Starting at the top of the entries below, write out each line up to and including the one containing "- **count**<0 从表尾开始向表头搜索，移除与参数相等的元素，数量为count的绝对值". Leave the pictures out.
TASK MATERIAL section start
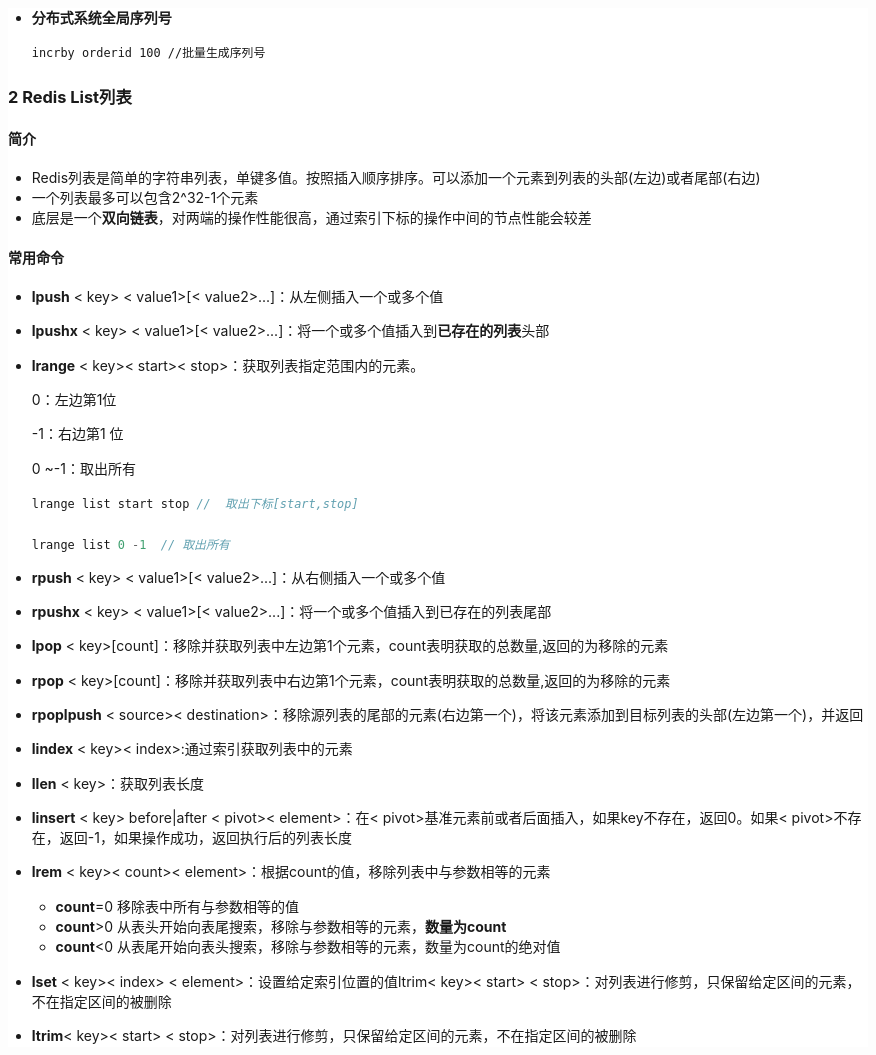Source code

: - **分布式系统全局序列号**

  ```shell
  incrby orderid 100 //批量生成序列号	
  ```

### 2 Redis List列表

#### 简介

- Redis列表是简单的字符串列表，单键多值。按照插入顺序排序。可以添加一个元素到列表的头部(左边)或者尾部(右边)
- 一个列表最多可以包含2^32-1个元素
- 底层是一个**双向链表**，对两端的操作性能很高，通过索引下标的操作中间的节点性能会较差

#### 常用命令

- **lpush** < key> < value1>[< value2>...]：从左侧插入一个或多个值

- **lpushx** < key> < value1>[< value2>...]：将一个或多个值插入到**已存在的列表**头部

- **lrange** < key>< start>< stop>：获取列表指定范围内的元素。

  0：左边第1位

  -1：右边第1 位

  0 ~-1：取出所有

  ```java
  lrange list start stop //  取出下标[start,stop]
  
  lrange list 0 -1  // 取出所有
  ```

- **rpush** < key> < value1>[< value2>...]：从右侧插入一个或多个值

- **rpushx** < key> < value1>[< value2>...]：将一个或多个值插入到已存在的列表尾部

- **lpop** < key>[count]：移除并获取列表中左边第1个元素，count表明获取的总数量,返回的为移除的元素

- **rpop** < key>[count]：移除并获取列表中右边第1个元素，count表明获取的总数量,返回的为移除的元素

- **rpoplpush** < source>< destination>：移除源列表的尾部的元素(右边第一个)，将该元素添加到目标列表的头部(左边第一个)，并返回

- **lindex** < key>< index>:通过索引获取列表中的元素

- **llen** < key>：获取列表长度

- **linsert** < key> before|after < pivot>< element>：在< pivot>基准元素前或者后面插入<element>，如果key不存在，返回0。如果< pivot>不存在，返回-1，如果操作成功，返回执行后的列表长度

- **lrem** < key>< count>< element>：根据count的值，移除列表中与参数相等的元素

  - **count**=0 移除表中所有与参数相等的值	
  - **count**>0 从表头开始向表尾搜索，移除与参数相等的元素，**数量为count**
  - **count**<0 从表尾开始向表头搜索，移除与参数相等的元素，数量为count的绝对值

- **lset** < key>< index> < element>：设置给定索引位置的值ltrim< key>< start> < stop>：对列表进行修剪，只保留给定区间的元素，不在指定区间的被删除

- **ltrim**< key>< start> < stop>：对列表进行修剪，只保留给定区间的元素，不在指定区间的被删除
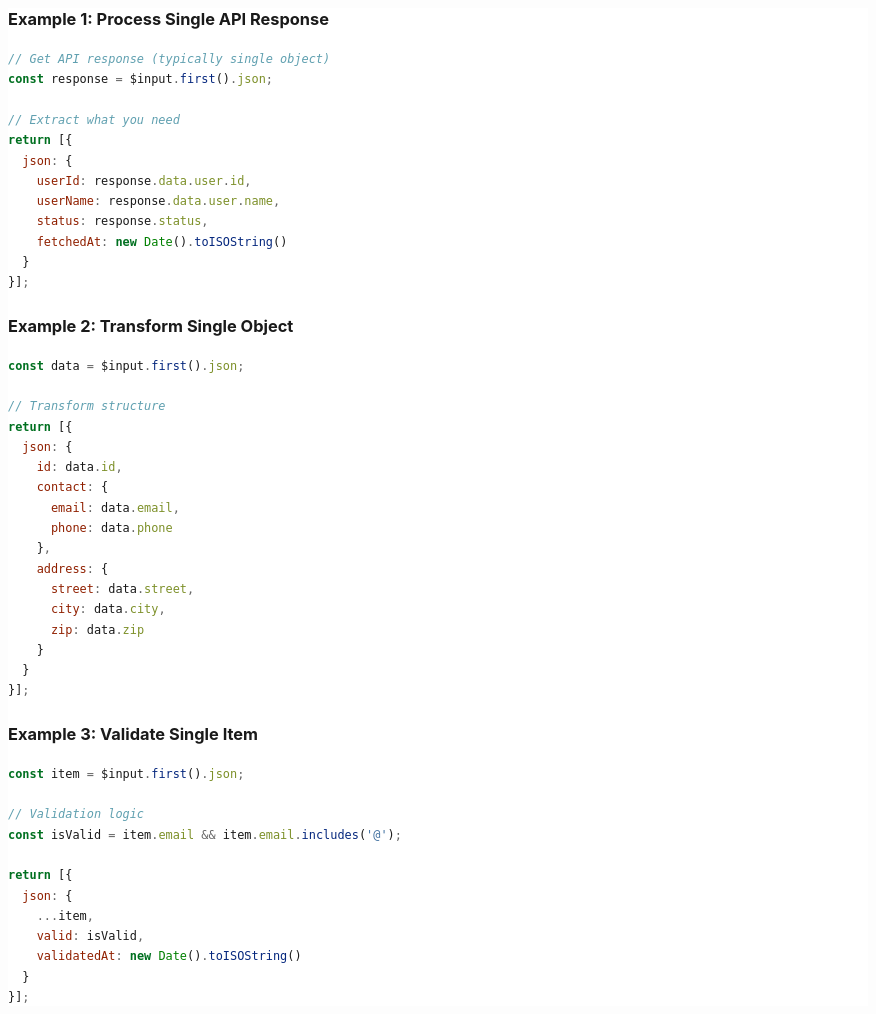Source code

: ### Example 1: Process Single API Response

```javascript
// Get API response (typically single object)
const response = $input.first().json;

// Extract what you need
return [{
  json: {
    userId: response.data.user.id,
    userName: response.data.user.name,
    status: response.status,
    fetchedAt: new Date().toISOString()
  }
}];
```

### Example 2: Transform Single Object

```javascript
const data = $input.first().json;

// Transform structure
return [{
  json: {
    id: data.id,
    contact: {
      email: data.email,
      phone: data.phone
    },
    address: {
      street: data.street,
      city: data.city,
      zip: data.zip
    }
  }
}];
```

### Example 3: Validate Single Item

```javascript
const item = $input.first().json;

// Validation logic
const isValid = item.email && item.email.includes('@');

return [{
  json: {
    ...item,
    valid: isValid,
    validatedAt: new Date().toISOString()
  }
}];
```

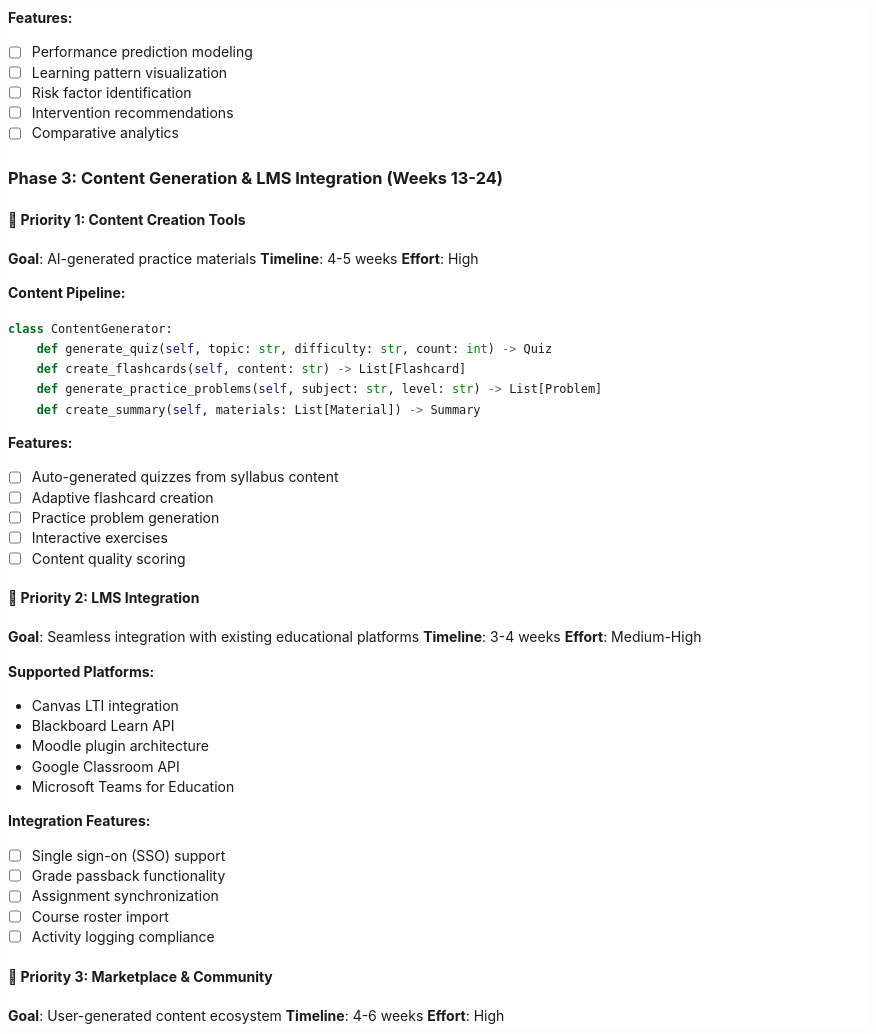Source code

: **Features:**
- [ ] Performance prediction modeling
- [ ] Learning pattern visualization
- [ ] Risk factor identification
- [ ] Intervention recommendations
- [ ] Comparative analytics

### **Phase 3: Content Generation & LMS Integration** (Weeks 13-24)

#### 🎯 **Priority 1: Content Creation Tools**
**Goal**: AI-generated practice materials
**Timeline**: 4-5 weeks
**Effort**: High

**Content Pipeline:**
```python
class ContentGenerator:
    def generate_quiz(self, topic: str, difficulty: str, count: int) -> Quiz
    def create_flashcards(self, content: str) -> List[Flashcard]
    def generate_practice_problems(self, subject: str, level: str) -> List[Problem]
    def create_summary(self, materials: List[Material]) -> Summary
```

**Features:**
- [ ] Auto-generated quizzes from syllabus content
- [ ] Adaptive flashcard creation
- [ ] Practice problem generation
- [ ] Interactive exercises
- [ ] Content quality scoring

#### 🎯 **Priority 2: LMS Integration**
**Goal**: Seamless integration with existing educational platforms
**Timeline**: 3-4 weeks
**Effort**: Medium-High

**Supported Platforms:**
- Canvas LTI integration
- Blackboard Learn API
- Moodle plugin architecture
- Google Classroom API
- Microsoft Teams for Education

**Integration Features:**
- [ ] Single sign-on (SSO) support
- [ ] Grade passback functionality
- [ ] Assignment synchronization
- [ ] Course roster import
- [ ] Activity logging compliance

#### 🎯 **Priority 3: Marketplace & Community**
**Goal**: User-generated content ecosystem
**Timeline**: 4-6 weeks
**Effort**: High
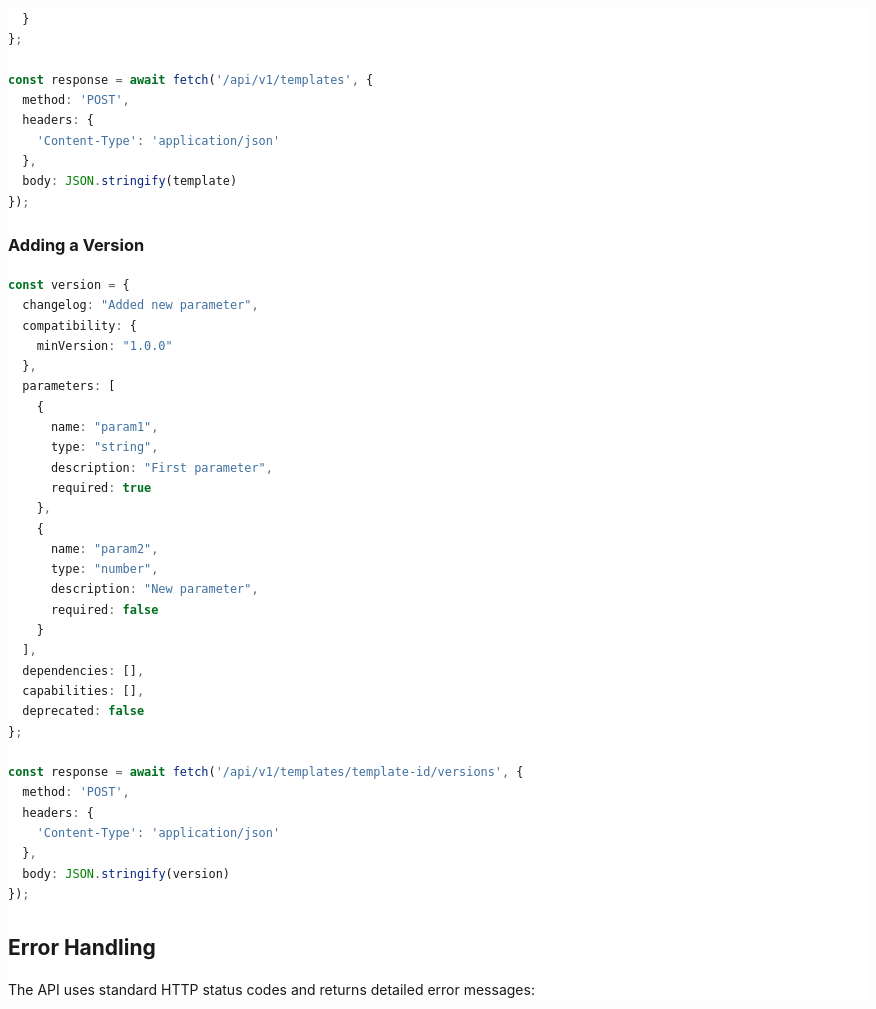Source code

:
 ```typescript
  }
};

const response = await fetch('/api/v1/templates', {
  method: 'POST',
  headers: {
    'Content-Type': 'application/json'
  },
  body: JSON.stringify(template)
});
```

### Adding a Version

```typescript
const version = {
  changelog: "Added new parameter",
  compatibility: {
    minVersion: "1.0.0"
  },
  parameters: [
    {
      name: "param1",
      type: "string",
      description: "First parameter",
      required: true
    },
    {
      name: "param2",
      type: "number",
      description: "New parameter",
      required: false
    }
  ],
  dependencies: [],
  capabilities: [],
  deprecated: false
};

const response = await fetch('/api/v1/templates/template-id/versions', {
  method: 'POST',
  headers: {
    'Content-Type': 'application/json'
  },
  body: JSON.stringify(version)
});
```

## Error Handling

The API uses standard HTTP status codes and returns detailed error messages:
TASK MATERIAL section end
**WRITTEN REPLY:**
Source code

: - **分布式系统全局序列号**

  ```shell
  incrby orderid 100 //批量生成序列号	
  ```

### 2 Redis List列表

#### 简介

- Redis列表是简单的字符串列表，单键多值。按照插入顺序排序。可以添加一个元素到列表的头部(左边)或者尾部(右边)
- 一个列表最多可以包含2^32-1个元素
- 底层是一个**双向链表**，对两端的操作性能很高，通过索引下标的操作中间的节点性能会较差

#### 常用命令

- **lpush** < key> < value1>[< value2>...]：从左侧插入一个或多个值

- **lpushx** < key> < value1>[< value2>...]：将一个或多个值插入到**已存在的列表**头部

- **lrange** < key>< start>< stop>：获取列表指定范围内的元素。

  0：左边第1位

  -1：右边第1 位

  0 ~-1：取出所有

  ```java
  lrange list start stop //  取出下标[start,stop]
  
  lrange list 0 -1  // 取出所有
  ```

- **rpush** < key> < value1>[< value2>...]：从右侧插入一个或多个值

- **rpushx** < key> < value1>[< value2>...]：将一个或多个值插入到已存在的列表尾部

- **lpop** < key>[count]：移除并获取列表中左边第1个元素，count表明获取的总数量,返回的为移除的元素

- **rpop** < key>[count]：移除并获取列表中右边第1个元素，count表明获取的总数量,返回的为移除的元素

- **rpoplpush** < source>< destination>：移除源列表的尾部的元素(右边第一个)，将该元素添加到目标列表的头部(左边第一个)，并返回

- **lindex** < key>< index>:通过索引获取列表中的元素

- **llen** < key>：获取列表长度

- **linsert** < key> before|after < pivot>< element>：在< pivot>基准元素前或者后面插入<element>，如果key不存在，返回0。如果< pivot>不存在，返回-1，如果操作成功，返回执行后的列表长度

- **lrem** < key>< count>< element>：根据count的值，移除列表中与参数相等的元素

  - **count**=0 移除表中所有与参数相等的值	
  - **count**>0 从表头开始向表尾搜索，移除与参数相等的元素，**数量为count**
  - **count**<0 从表尾开始向表头搜索，移除与参数相等的元素，数量为count的绝对值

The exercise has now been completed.